Our group focuses on addressing the methodological challenges that have so far relegated autonomous discovery in the chemical sciences to proof-of-concept studies. We do this in order to:
- (a) accelerate the discovery of novel functional molecules, materials, and processes;
- (b) enhance understanding of the underlying chemical and physical processes that govern their behavior; and
- (c) reallocate human creativity to improving the process of conducting research and leverage AI-driven platforms to execute on that process.
Scientific discovery is a problem of inference from incomplete and imperfect information, for which techniques in artificial intelligence are well-suited. However, there are a number of bottlenecks in our current approach to molecular discovery (a few are summarized below in red); overcoming them will require a number of methodological advances (a few are summarized below in blue).
Develop domain-tailored neural models
The use of machine learning models for chemical discovery problems has overwhelmingly been limited to off-the-shelf models that do not readily transfer to this domain. Problems in chemistry and biology rarely have large quantities of clean, annotated data, and the structure of model inputs (e.g., molecules, proteins) are not inherently numeric or character-based as in more familiar image-or text-processing tasks. While statistical inference techniques have been successfully applied to self-contained chemical prediction tasks (e.g., developing structure-property relationship models, predicting links in knowledge graphs of biological activity), there are significant obstacles to applying them more broadly related to molecular representation, model generalizability, and data availability, among others. Our work in this area involves the integration of domain expertise and prior knowledge into neural models to improve accuracy, uncertainty estimation, and generalization, especially in low data environments. >2D molecular representations that can understand both stereochemistry and conformational flexibility are of particular interest. We are also developing new models for de novo molecular generation that incorporate considerations of synthetic feasibility and sample efficiency.

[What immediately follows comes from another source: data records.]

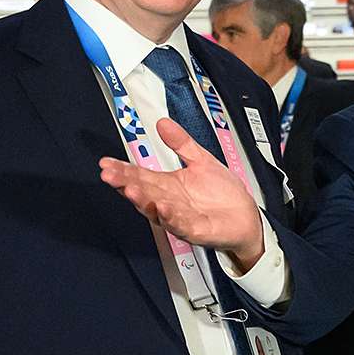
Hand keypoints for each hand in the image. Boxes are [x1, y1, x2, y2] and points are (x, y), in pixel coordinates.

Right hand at [100, 118, 265, 271]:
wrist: (246, 217)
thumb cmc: (223, 194)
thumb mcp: (202, 160)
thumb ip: (181, 143)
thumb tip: (163, 123)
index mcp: (168, 185)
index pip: (140, 176)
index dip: (123, 170)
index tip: (107, 163)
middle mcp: (169, 202)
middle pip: (143, 192)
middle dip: (125, 183)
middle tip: (110, 175)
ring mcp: (180, 218)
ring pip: (156, 209)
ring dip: (143, 200)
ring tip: (130, 189)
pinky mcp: (196, 231)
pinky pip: (180, 224)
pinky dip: (171, 217)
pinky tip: (164, 207)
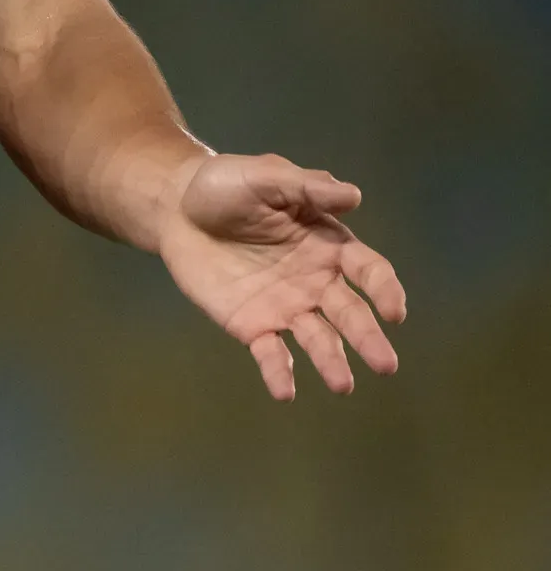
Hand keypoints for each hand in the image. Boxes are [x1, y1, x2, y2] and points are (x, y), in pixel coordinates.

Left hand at [156, 152, 407, 399]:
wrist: (176, 209)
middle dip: (368, 338)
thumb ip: (307, 189)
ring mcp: (286, 306)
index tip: (394, 312)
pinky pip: (270, 353)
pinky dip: (279, 373)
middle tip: (385, 365)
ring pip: (317, 339)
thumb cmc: (227, 186)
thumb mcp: (265, 177)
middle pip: (349, 313)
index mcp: (329, 245)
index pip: (369, 271)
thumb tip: (353, 196)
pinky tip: (285, 393)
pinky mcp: (252, 324)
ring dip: (332, 362)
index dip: (385, 290)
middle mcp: (316, 282)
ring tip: (342, 385)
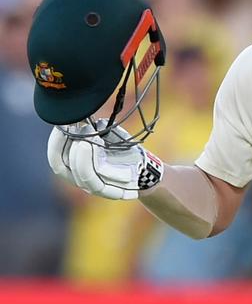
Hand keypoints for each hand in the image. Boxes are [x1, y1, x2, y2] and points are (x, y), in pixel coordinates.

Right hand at [47, 122, 162, 199]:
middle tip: (69, 126)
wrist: (144, 168)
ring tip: (85, 136)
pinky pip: (93, 178)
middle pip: (60, 165)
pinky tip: (89, 146)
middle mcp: (78, 178)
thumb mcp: (108, 136)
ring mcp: (91, 186)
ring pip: (78, 171)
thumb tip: (84, 113)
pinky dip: (90, 162)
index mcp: (75, 166)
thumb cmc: (124, 152)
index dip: (55, 140)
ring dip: (79, 153)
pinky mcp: (105, 191)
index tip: (60, 123)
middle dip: (62, 144)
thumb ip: (95, 127)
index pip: (56, 156)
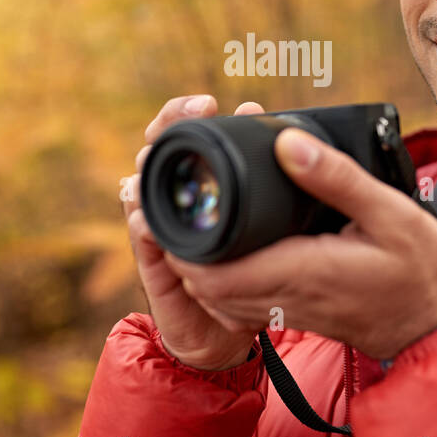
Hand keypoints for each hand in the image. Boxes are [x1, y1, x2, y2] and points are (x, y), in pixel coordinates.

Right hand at [121, 95, 267, 370]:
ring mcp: (159, 227)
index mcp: (200, 182)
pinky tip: (151, 212)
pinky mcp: (152, 261)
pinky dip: (144, 220)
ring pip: (142, 182)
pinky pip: (142, 234)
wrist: (228, 332)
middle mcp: (174, 198)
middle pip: (157, 147)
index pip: (184, 133)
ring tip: (163, 150)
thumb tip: (293, 142)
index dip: (190, 112)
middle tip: (197, 111)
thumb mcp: (273, 227)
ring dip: (151, 165)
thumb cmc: (253, 271)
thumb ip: (278, 189)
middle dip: (169, 123)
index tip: (215, 103)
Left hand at [161, 127, 436, 359]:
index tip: (177, 206)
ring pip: (220, 299)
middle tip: (178, 203)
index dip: (181, 247)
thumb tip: (284, 143)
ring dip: (198, 267)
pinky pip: (241, 304)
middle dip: (181, 251)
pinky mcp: (297, 315)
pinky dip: (222, 281)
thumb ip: (336, 178)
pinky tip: (229, 249)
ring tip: (196, 222)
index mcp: (302, 272)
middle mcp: (286, 297)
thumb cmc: (422, 271)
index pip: (214, 274)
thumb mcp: (390, 212)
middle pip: (205, 287)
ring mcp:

Improve interpretability in statistical modelling
Use of models in the decision-making process, with or without human supervision, requires trust. Building trust requires a combination of demonstrated value (accuracy) and insight into model reasoning (interpretability). For models to be accepted into discovery pipelines, we must be able to extract justifications for their predictions that are structured in a manner consistent with those of domain experts. We aim to bring such interpretability to our modeling efforts to move beyond black box predictors, for example, by grounding predictions of chemical reactivity in physical organic chemistry principles.
Understand and expand our synthetic chemistry toolbox
Computational assistance is only useful insofar as it can produce actionable suggestions for experimental validation. The synthesis and testing of new molecules is a common requirement for validation of functional physical matter. Despite significant progress in methodology development, few reactions have achieved widespread use as part of the synthetic chemistry toolbox. Newly discovered reactions may be too narrowly applicable or require excessive optimization to be practical. Overcoming both of these barriers to adoption requires an expansion of substrate scope and straightforward guidelines for how the reaction should be carried out to achieve maximal yield, selectivity, etc. We approach this problem from a statistical modelling perspective, leveraging the collective chemical knowledge reflected in the patent and journal literature to identify robust synthetic and biological transformations, including enzyme catalysis. This builds on our ongoing efforts in predictive chemistry, which encompasses computer-aided synthesis planning and related tasks.
Rapidly explore complex design spaces by aligning computational and experimental platforms
As computational design strategies are increasingly able to make use of available information to propose new hypotheses, we are increasingly limited by our ability to validate them. Current platform technologies for synthesis and screening are often misaligned with rational design approaches; the next generation of laboratory hardware should be specifically tailored to supply the data required by the current and future state-of-the-art machine learning and computational discovery algorithms. We customize our own automated laboratory platforms for the rapid generation of high-fidelity experimental data suitable for training and validation.